### [To-do item]
Copy word for word the lines of the records below, beginning at the one with "# 0x08-recursion" and finishing at the one with "##Recursion in c", ends included, but none of the pictures.

### [Supplied data]
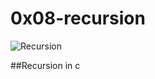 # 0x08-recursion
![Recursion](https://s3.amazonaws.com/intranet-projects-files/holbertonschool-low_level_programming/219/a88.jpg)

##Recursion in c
* * *
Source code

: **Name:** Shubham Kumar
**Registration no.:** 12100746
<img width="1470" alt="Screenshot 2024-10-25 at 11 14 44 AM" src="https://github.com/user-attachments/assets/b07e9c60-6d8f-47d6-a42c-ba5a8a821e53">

### [Output for this task]
 # 0x08-recursion
![Recursion](https://s3.amazonaws.com/intranet-projects-files/holbertonschool-low_level_programming/219/a88.jpg)

##Recursion in c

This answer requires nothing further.